Given information:

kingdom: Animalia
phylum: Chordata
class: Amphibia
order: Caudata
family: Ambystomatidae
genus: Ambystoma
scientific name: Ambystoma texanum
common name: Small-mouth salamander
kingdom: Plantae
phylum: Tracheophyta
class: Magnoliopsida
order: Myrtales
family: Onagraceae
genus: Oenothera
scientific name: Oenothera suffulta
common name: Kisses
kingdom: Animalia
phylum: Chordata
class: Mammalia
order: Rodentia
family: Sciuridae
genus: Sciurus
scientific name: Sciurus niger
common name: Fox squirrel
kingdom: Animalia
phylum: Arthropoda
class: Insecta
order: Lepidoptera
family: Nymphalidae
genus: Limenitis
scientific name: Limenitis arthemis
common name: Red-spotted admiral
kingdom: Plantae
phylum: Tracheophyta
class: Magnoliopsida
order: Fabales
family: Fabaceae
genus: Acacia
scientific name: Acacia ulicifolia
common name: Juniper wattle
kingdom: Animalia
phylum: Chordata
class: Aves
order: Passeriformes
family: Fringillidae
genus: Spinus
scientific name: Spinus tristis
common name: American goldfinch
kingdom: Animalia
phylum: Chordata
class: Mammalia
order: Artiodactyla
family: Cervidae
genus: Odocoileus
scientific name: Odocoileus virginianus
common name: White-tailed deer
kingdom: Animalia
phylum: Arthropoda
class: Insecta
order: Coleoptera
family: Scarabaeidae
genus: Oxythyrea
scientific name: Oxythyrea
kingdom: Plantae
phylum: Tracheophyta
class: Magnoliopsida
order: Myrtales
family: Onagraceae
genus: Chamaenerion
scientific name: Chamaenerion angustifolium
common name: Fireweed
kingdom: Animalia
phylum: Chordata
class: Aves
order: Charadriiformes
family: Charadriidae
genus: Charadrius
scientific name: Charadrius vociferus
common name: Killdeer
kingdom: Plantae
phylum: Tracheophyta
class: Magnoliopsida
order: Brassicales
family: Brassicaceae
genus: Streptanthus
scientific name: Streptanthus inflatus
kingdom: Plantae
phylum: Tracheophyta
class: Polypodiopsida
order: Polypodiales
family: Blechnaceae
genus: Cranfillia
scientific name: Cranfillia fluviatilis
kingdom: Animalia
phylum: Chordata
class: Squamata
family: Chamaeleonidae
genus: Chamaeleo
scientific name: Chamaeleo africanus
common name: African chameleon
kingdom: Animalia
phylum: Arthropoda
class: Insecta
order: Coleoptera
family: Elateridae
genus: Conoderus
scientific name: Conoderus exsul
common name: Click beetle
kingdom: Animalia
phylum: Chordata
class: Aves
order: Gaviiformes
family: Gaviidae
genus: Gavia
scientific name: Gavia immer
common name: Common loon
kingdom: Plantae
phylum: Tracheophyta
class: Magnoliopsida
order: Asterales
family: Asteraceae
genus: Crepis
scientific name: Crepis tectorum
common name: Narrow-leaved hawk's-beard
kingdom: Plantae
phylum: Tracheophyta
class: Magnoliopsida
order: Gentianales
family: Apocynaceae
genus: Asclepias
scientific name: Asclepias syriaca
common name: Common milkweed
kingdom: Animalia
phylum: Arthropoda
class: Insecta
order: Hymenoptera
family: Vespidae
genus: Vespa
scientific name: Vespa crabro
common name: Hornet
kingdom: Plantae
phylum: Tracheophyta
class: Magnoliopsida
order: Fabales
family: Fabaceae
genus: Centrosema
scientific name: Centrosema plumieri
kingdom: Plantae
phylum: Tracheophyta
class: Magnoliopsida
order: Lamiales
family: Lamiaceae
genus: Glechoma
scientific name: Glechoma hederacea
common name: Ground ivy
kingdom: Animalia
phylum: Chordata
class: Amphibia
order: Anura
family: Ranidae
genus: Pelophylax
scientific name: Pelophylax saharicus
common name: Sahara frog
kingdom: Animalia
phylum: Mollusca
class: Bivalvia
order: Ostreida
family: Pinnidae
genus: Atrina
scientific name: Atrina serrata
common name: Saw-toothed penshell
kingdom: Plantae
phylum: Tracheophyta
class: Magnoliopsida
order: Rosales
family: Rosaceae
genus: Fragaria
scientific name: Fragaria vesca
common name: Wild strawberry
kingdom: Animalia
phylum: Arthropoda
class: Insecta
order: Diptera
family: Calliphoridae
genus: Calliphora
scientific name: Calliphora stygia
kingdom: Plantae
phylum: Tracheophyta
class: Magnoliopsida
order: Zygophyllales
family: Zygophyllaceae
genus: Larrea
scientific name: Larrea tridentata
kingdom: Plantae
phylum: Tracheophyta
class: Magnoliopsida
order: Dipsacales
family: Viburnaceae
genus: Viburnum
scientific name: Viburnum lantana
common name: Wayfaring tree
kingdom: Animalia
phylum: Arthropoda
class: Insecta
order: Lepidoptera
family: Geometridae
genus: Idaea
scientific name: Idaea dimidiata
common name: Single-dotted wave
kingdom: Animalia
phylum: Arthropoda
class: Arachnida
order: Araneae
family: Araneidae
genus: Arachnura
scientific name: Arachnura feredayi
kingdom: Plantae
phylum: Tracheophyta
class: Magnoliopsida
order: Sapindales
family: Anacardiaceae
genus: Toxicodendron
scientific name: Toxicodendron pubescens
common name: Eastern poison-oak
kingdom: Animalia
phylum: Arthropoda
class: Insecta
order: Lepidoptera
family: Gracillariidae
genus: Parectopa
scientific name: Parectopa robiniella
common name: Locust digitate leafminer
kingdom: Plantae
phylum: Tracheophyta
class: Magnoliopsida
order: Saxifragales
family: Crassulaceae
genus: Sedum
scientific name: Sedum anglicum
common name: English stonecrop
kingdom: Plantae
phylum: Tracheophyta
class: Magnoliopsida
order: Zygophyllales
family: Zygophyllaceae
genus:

Exercise details: Please copy out, word for word, the lines of the records above, starting with the line that contains "family: Apocynaceae" and going on through the line that contains "genus: Parectopa".

Full response:
family: Apocynaceae
genus: Asclepias
scientific name: Asclepias syriaca
common name: Common milkweed
kingdom: Animalia
phylum: Arthropoda
class: Insecta
order: Hymenoptera
family: Vespidae
genus: Vespa
scientific name: Vespa crabro
common name: Hornet
kingdom: Plantae
phylum: Tracheophyta
class: Magnoliopsida
order: Fabales
family: Fabaceae
genus: Centrosema
scientific name: Centrosema plumieri
kingdom: Plantae
phylum: Tracheophyta
class: Magnoliopsida
order: Lamiales
family: Lamiaceae
genus: Glechoma
scientific name: Glechoma hederacea
common name: Ground ivy
kingdom: Animalia
phylum: Chordata
class: Amphibia
order: Anura
family: Ranidae
genus: Pelophylax
scientific name: Pelophylax saharicus
common name: Sahara frog
kingdom: Animalia
phylum: Mollusca
class: Bivalvia
order: Ostreida
family: Pinnidae
genus: Atrina
scientific name: Atrina serrata
common name: Saw-toothed penshell
kingdom: Plantae
phylum: Tracheophyta
class: Magnoliopsida
order: Rosales
family: Rosaceae
genus: Fragaria
scientific name: Fragaria vesca
common name: Wild strawberry
kingdom: Animalia
phylum: Arthropoda
class: Insecta
order: Diptera
family: Calliphoridae
genus: Calliphora
scientific name: Calliphora stygia
kingdom: Plantae
phylum: Tracheophyta
class: Magnoliopsida
order: Zygophyllales
family: Zygophyllaceae
genus: Larrea
scientific name: Larrea tridentata
kingdom: Plantae
phylum: Tracheophyta
class: Magnoliopsida
order: Dipsacales
family: Viburnaceae
genus: Viburnum
scientific name: Viburnum lantana
common name: Wayfaring tree
kingdom: Animalia
phylum: Arthropoda
class: Insecta
order: Lepidoptera
family: Geometridae
genus: Idaea
scientific name: Idaea dimidiata
common name: Single-dotted wave
kingdom: Animalia
phylum: Arthropoda
class: Arachnida
order: Araneae
family: Araneidae
genus: Arachnura
scientific name: Arachnura feredayi
kingdom: Plantae
phylum: Tracheophyta
class: Magnoliopsida
order: Sapindales
family: Anacardiaceae
genus: Toxicodendron
scientific name: Toxicodendron pubescens
common name: Eastern poison-oak
kingdom: Animalia
phylum: Arthropoda
class: Insecta
order: Lepidoptera
family: Gracillariidae
genus: Parectopa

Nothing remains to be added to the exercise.